The 7 building blocks are:
- Identity – a way of uniquely identifying people in the system
- Presence – a way of knowing who is online, available or otherwise nearby
- Relationships – a way of describing how two users in the system are related (e.g. in Flickr, people can be contacts, friends of family)
- Conversations – a way of talking to other people through the system
- Groups – a way of forming communities of interest
- Reputation – a way of knowing the status of other people in the system (who’s a good citizen? who can be trusted?)
- Sharing – a way of sharing things that are meaningful to participants (like photos or videos)
The article also presents a graphic demonstrating how social media sites have different emphasis, and act in different ways.
One aspect that I think is maybe missing from this model is the concept of equity, maybe social equity but that might be redundant. I think potentially reputation may accounts for some of the equity participants build in these social networks, but it doesn’t quite cover some of the key motivations in social networks.
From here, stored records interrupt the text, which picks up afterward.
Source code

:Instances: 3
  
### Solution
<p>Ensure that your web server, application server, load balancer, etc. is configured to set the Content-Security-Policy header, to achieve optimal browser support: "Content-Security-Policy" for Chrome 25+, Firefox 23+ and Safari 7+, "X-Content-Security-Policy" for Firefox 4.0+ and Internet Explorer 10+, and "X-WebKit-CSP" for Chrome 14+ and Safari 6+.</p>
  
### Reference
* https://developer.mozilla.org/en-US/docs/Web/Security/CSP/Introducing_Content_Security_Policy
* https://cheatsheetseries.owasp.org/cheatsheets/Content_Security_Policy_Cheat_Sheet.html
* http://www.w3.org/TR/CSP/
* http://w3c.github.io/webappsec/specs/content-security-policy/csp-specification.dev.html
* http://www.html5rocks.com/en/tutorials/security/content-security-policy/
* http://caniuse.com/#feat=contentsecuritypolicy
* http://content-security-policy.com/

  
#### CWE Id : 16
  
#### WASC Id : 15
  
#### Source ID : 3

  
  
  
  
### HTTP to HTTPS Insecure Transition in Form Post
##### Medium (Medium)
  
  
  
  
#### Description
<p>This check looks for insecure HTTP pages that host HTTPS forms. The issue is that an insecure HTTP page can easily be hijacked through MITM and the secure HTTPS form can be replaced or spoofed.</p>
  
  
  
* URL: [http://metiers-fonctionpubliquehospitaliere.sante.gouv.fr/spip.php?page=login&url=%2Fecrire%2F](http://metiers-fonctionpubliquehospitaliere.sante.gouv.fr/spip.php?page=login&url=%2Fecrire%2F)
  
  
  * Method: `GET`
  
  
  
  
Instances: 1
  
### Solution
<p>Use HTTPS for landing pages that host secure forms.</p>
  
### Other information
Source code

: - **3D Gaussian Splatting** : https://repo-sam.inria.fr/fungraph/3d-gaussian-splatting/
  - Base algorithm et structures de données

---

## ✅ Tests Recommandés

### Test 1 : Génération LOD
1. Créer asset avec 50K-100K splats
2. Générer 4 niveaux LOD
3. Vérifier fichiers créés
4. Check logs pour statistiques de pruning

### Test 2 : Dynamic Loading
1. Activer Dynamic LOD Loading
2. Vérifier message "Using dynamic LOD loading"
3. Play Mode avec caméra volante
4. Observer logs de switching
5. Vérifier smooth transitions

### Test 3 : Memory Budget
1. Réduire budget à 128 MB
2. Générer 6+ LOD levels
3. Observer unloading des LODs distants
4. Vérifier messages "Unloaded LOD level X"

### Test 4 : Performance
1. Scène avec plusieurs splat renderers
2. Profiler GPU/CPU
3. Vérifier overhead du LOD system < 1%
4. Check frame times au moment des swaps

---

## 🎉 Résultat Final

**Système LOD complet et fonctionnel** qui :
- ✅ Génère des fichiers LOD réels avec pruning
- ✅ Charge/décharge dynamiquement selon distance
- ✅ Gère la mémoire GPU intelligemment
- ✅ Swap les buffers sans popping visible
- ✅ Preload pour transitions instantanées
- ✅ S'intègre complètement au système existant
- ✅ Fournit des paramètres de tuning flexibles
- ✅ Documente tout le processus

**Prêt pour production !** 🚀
Think about yelp or myspace, the way you build equity in those networks is through collecting, collecting friends on myspace, collecting reviews and friends on yelp (sure reviews are contributions and they are part of your reputation). I think the way people build equity and reputation in social networks is what makes a community sustainable, it’s almost the equivalent to the concept of corporate culture or “the way we do things around here”. Analysis of corporate culture may provide a nice parallel when thinking about social networks and communities. Believe it or not the analysis of corporate culture is not as dry as it sounds and involves, heros, myths, stories, norms, and values.
I don’t know about you but i’ve worked at companies that believed they could “create culture” by telling the right stories, providing hero figures, instilling values etc. There are some that would say creating culture is not possible, but possibly you can influence it. Is Tom a heroic figure of myspace? Brookers on youtube? Nish on Yelp? Is the elite badge on yelp a symbol that is creating culture?